Without doubt, the right thing for us to do is to recognize original sin, as taught in the Scriptures, in its form of fact in the natural and revealed constitution of the world, accepting, as we are warranted in doing, the theory of mediate imputation, as in its measure explanatory of truth. Thus, taking Adam as an individual, the first man and natural head and root of the race, both physically and spiritually, we recognize, as the Christian revelation affirms and the actual state of the world has always shown, that his offspring have inherited his fallen and corrupt nature. We can afford to leave the

explanation of it with the rest of the aggregate mystery of which it forms a part-the mystery of sin in the world. In this way we accept all that revelation and the Church's confessions declare, and avoid making explanations which do not explain, and to which we can find no response in conscience or reason. There are three points on which we may be sure, and with which we may well feel satisfied: First, that God is not the author of sin. Its very essence is antagonism to His will. It has come from abuse of creature free-agency, and continues in its abuse. Secondly, that the relation of the human race to its head in Adam, by which his sinful condition descends to his posterity, could we see and fully understand it all, would be found to involve nothing in violation of either God's goodness or justice. Thirdly, that God takes no pleasure in the corruption and misery which sin brings, as is clear from the perpetual assurances of His word and the provision and appeal of the redemptive administration He has established in the Gospel.

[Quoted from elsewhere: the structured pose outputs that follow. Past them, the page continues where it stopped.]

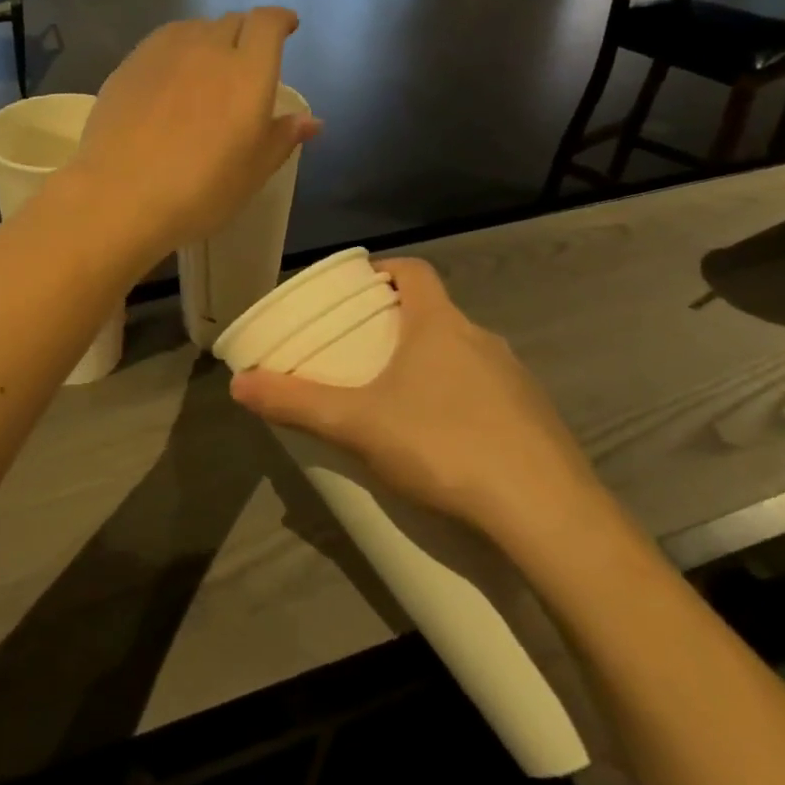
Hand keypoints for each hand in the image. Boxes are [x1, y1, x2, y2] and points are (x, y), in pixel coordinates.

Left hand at [67, 8, 321, 265]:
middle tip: (246, 60)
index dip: (280, 20)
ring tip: (207, 67)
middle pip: (232, 21)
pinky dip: (176, 50)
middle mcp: (208, 49)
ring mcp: (163, 53)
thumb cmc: (199, 192)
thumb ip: (282, 138)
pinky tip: (170, 78)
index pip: (268, 23)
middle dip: (246, 33)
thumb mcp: (252, 173)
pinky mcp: (129, 64)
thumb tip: (311, 121)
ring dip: (209, 38)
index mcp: (247, 72)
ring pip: (194, 28)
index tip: (287, 27)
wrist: (119, 196)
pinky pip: (162, 42)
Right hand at [229, 260, 613, 556]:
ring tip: (401, 403)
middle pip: (436, 313)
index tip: (360, 291)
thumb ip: (296, 402)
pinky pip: (491, 393)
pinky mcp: (538, 418)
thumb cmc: (443, 445)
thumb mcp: (357, 424)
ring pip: (464, 354)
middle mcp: (482, 338)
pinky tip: (449, 444)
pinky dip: (464, 401)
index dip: (385, 271)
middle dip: (400, 326)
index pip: (414, 270)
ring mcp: (516, 378)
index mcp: (440, 324)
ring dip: (433, 365)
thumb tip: (237, 384)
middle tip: (365, 354)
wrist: (547, 513)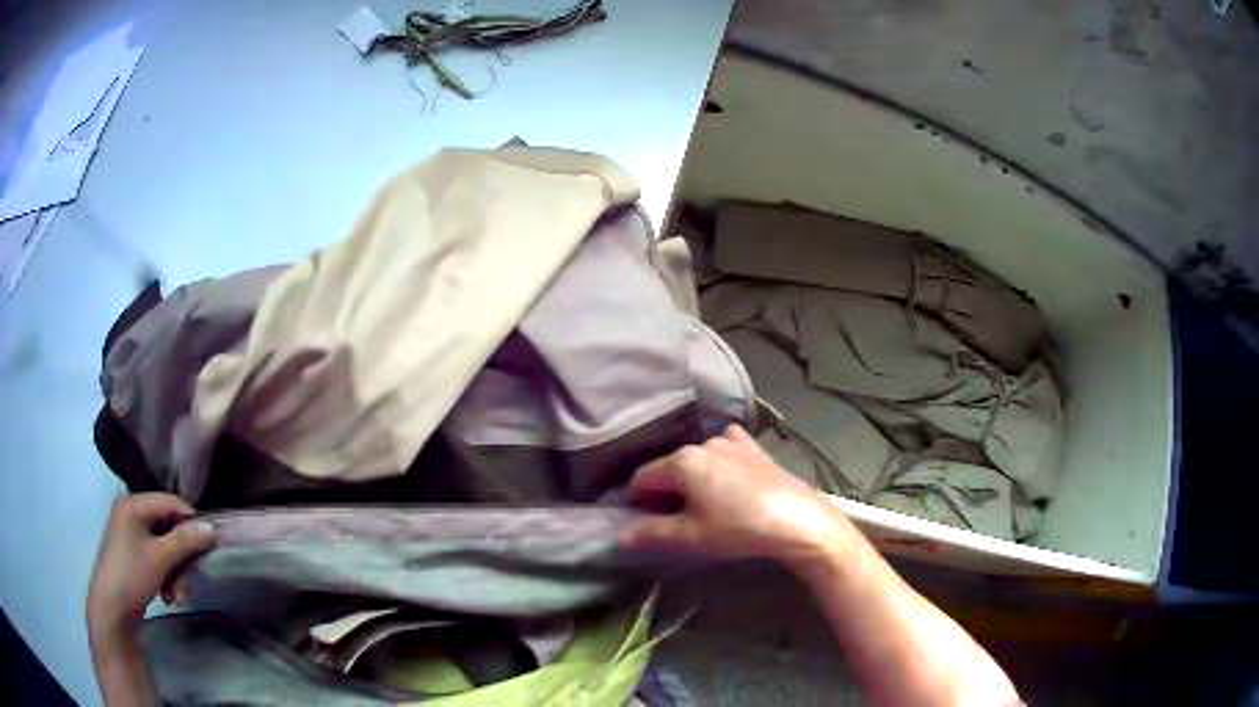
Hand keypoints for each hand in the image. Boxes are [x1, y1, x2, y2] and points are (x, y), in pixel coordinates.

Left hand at [87, 494, 215, 641]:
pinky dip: (166, 577)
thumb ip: (185, 540)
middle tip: (189, 582)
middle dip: (182, 558)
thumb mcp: (161, 558)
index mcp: (133, 504)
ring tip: (177, 596)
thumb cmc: (132, 575)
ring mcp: (130, 535)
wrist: (111, 608)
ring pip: (165, 548)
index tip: (208, 545)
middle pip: (168, 528)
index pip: (170, 502)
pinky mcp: (132, 556)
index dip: (191, 521)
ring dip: (176, 573)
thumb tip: (211, 528)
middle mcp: (130, 513)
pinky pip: (156, 559)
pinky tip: (168, 596)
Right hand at [622, 425, 855, 566]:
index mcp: (682, 461)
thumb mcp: (691, 537)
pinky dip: (719, 464)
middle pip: (669, 468)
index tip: (648, 524)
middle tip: (679, 522)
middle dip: (666, 492)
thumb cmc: (739, 528)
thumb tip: (620, 535)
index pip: (642, 478)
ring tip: (708, 508)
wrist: (797, 519)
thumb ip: (651, 534)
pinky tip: (730, 482)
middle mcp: (703, 443)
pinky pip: (725, 451)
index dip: (638, 502)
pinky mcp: (754, 447)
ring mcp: (731, 441)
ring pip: (697, 460)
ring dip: (693, 480)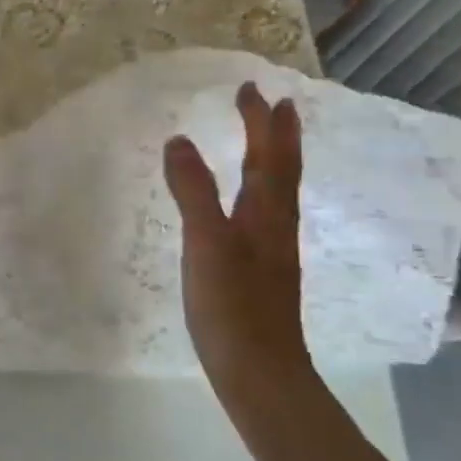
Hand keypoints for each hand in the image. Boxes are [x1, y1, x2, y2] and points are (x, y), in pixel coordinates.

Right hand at [163, 82, 311, 382]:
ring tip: (265, 141)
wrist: (260, 372)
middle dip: (276, 134)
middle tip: (271, 103)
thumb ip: (194, 192)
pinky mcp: (262, 271)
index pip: (267, 156)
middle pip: (282, 170)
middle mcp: (276, 226)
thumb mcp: (206, 244)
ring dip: (273, 159)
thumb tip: (179, 140)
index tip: (251, 89)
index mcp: (266, 214)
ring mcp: (272, 250)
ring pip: (278, 192)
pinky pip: (266, 213)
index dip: (260, 122)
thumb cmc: (232, 306)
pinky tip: (249, 204)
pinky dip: (261, 191)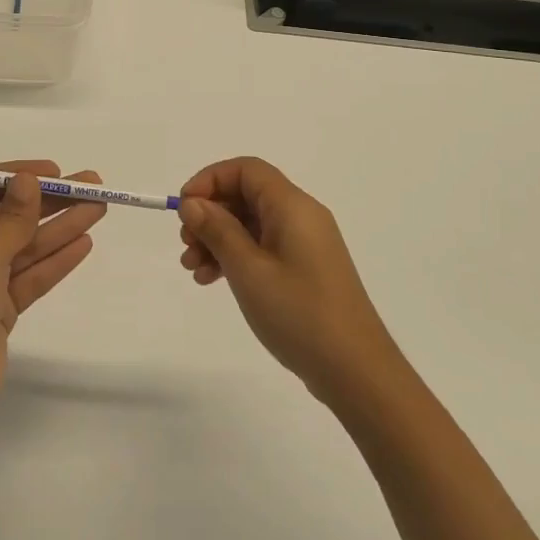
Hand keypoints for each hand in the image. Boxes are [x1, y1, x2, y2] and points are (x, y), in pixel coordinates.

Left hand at [0, 161, 105, 412]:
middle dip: (50, 200)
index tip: (54, 171)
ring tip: (100, 208)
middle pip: (10, 214)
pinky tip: (84, 243)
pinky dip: (56, 260)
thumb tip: (28, 180)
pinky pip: (31, 275)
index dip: (18, 176)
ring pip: (26, 244)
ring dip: (61, 226)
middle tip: (93, 185)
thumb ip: (11, 216)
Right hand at [178, 157, 401, 403]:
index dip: (210, 180)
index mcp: (292, 206)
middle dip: (210, 214)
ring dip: (218, 238)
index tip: (183, 208)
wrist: (355, 370)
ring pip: (252, 223)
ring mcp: (305, 243)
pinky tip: (214, 280)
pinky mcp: (306, 268)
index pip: (246, 170)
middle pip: (247, 195)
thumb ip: (218, 230)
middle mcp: (301, 216)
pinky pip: (263, 247)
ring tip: (193, 269)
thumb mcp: (248, 270)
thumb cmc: (299, 313)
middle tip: (185, 245)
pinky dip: (236, 256)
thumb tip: (193, 203)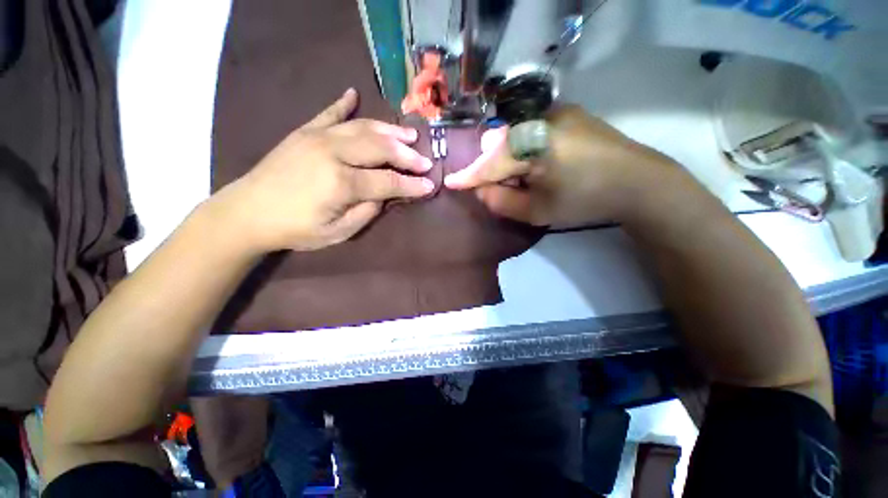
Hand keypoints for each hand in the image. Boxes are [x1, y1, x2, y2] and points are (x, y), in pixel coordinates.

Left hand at [218, 88, 434, 251]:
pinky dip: (344, 104)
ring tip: (410, 133)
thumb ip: (366, 213)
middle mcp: (333, 154)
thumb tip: (384, 196)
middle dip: (408, 155)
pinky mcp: (304, 132)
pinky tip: (354, 94)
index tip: (430, 185)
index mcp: (342, 183)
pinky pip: (329, 113)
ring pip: (363, 127)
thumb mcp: (337, 232)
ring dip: (390, 130)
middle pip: (381, 148)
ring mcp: (317, 138)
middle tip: (425, 160)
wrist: (247, 212)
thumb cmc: (295, 229)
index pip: (388, 181)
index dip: (412, 184)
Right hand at [444, 105, 679, 227]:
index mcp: (535, 144)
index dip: (470, 175)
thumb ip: (502, 201)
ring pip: (515, 137)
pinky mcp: (569, 113)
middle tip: (506, 188)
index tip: (451, 182)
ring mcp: (557, 112)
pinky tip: (541, 164)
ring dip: (512, 159)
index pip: (491, 163)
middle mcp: (542, 119)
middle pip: (501, 145)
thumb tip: (481, 189)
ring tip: (527, 179)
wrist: (640, 183)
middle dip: (495, 168)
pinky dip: (526, 149)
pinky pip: (532, 131)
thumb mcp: (538, 212)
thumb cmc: (585, 201)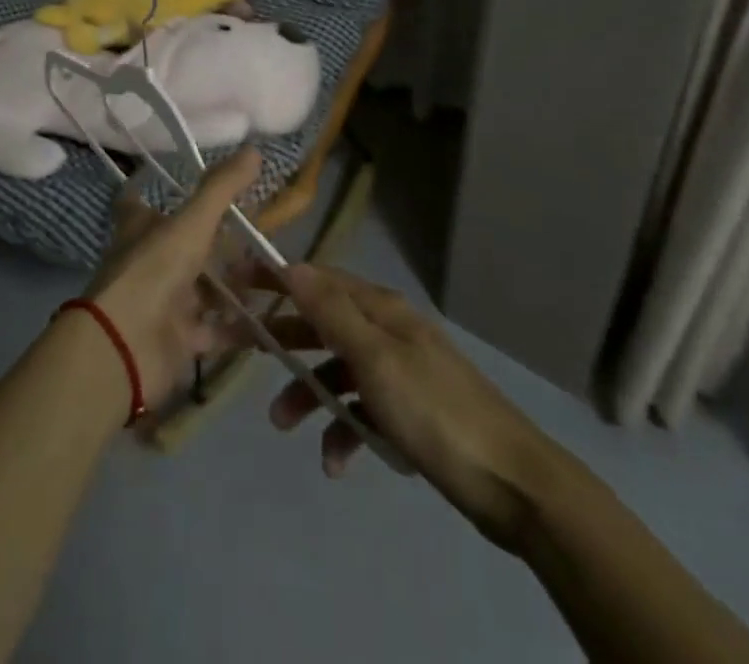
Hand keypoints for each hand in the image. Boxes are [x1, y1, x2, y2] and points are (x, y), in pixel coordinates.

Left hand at [80, 149, 262, 408]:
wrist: (126, 348)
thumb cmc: (153, 271)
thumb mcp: (191, 223)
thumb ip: (221, 189)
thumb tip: (254, 149)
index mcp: (140, 228)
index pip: (138, 201)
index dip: (150, 188)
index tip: (174, 178)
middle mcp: (149, 261)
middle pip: (183, 246)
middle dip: (217, 241)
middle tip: (259, 230)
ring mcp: (164, 302)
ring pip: (203, 288)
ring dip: (234, 283)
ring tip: (276, 272)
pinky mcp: (179, 339)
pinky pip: (216, 329)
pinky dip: (240, 326)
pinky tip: (272, 318)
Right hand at [260, 264, 569, 551]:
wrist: (513, 483)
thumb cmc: (436, 411)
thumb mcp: (376, 359)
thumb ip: (332, 312)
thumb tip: (292, 265)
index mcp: (380, 309)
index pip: (317, 280)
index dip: (276, 279)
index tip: (235, 282)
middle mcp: (387, 330)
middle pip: (322, 323)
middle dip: (281, 338)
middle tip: (236, 347)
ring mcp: (399, 371)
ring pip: (337, 370)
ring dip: (308, 393)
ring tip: (283, 425)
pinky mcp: (409, 410)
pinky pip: (362, 410)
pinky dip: (343, 429)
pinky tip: (336, 461)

(c) There is, however, a still further point in the doctrine of original sin which here claims careful consideration, if we wish to understand it under the fullest light of the Gospel teaching. This light fully justifies the Church's confessions in holding this natural depravity as "truly sin" and as involving "guilt” and drawing "condemnation." No concessions can be made to denials of inborn sinfulness or the ill-desert of its innate alienation or aversion from God and righteousness. Nevertheless, the orthodox theology of the Church has always and everywhere recognized a distinction and real difference between this so-called "original sin" and "actual sin." The difference is clear and important.